Obviously, when we think Giant Otter, we are thinking of the South American species, Pteronura brasiliensis, which is recognized to reach lengths of 1800 mm or 70 inches (just under six feet). While the North American river otter averages smaller sizes, it is recognized to have an upper length of about 60 inches. In the following article from the Portland, Maine, Press Herald, December 4, 1949, a trapper caught an otter with a pelt of 66 inches, and may have been larger in life.
Giant Otter Trapped at Portage
Portage, Dec. 3. (AP)The otter Walter Bolstridge trapped may have been the giant of the otter world.

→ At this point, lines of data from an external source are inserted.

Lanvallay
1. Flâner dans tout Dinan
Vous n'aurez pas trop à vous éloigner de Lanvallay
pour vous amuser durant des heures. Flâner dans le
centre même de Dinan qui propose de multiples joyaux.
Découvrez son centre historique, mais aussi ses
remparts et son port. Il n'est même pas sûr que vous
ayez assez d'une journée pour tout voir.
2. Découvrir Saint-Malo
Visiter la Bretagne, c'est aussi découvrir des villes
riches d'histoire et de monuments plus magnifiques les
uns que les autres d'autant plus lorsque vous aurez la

Game Warden Wilfred L. Atkins said the animal's glossy pelt measured 66 inches long. The average otter is about 40 inches.
And Bolstridge said that before being skinned, the huge otter was about 76 inches long from the tip of its nose to the end of its tail.

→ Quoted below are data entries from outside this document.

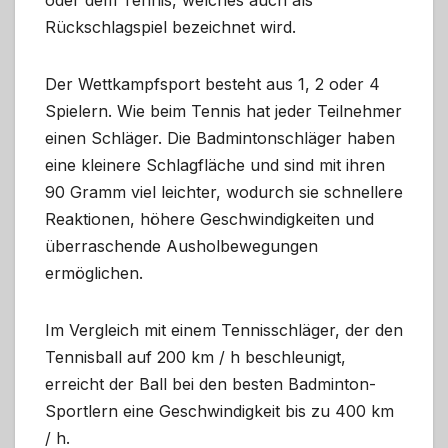
Rückschlagspiel bezeichnet wird.
Der Wettkampfsport besteht aus 1, 2 oder 4
Spielern. Wie beim Tennis hat jeder Teilnehmer
einen Schläger. Die Badmintonschläger haben
eine kleinere Schlagfläche und sind mit ihren
90 Gramm viel leichter, wodurch sie schnellere
Reaktionen, höhere Geschwindigkeiten und
überraschende Ausholbewegungen
ermöglichen.
Im Vergleich mit einem Tennisschläger, der den
Tennisball auf 200 km / h beschleunigt,
erreicht der Ball bei den besten Badminton-
Sportlern eine Geschwindigkeit bis zu 400 km
/ h.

State Fish and Game Commissioner George J. Stoble said an otter as big as Bolstridge's trophy may be a world's record.
Bolstridge caught the otter recently on the Big Fish River, between Portage and St. Froid Lakes, in Northern Maine.

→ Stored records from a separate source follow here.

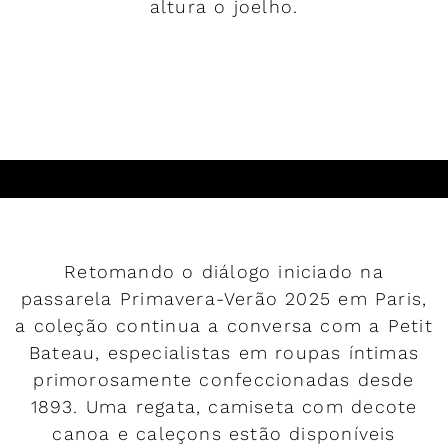
altura o joelho.
LER MAIS
Retomando o diálogo iniciado na
passarela Primavera-Verão 2025 em Paris,
a coleção continua a conversa com a Petit
Bateau, especialistas em roupas íntimas
primorosamente confeccionadas desde
1893. Uma regata, camiseta com decote
canoa e caleçons estão disponíveis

Mink trapping was disappointing in the area in the month-long season that ended last Wednesday. Rain and snow hampered trappers.
At Hollis, Alfred Hall, 78-year-old coon hunter, also took a good-sized otter this week that his coon dogs had tracked for some distance at night through the brush.
The dogs cornered the animals in a thicket and Hall shot it with a 22-caliber pistol, after one of his two hounds had been badly mauled by the animal.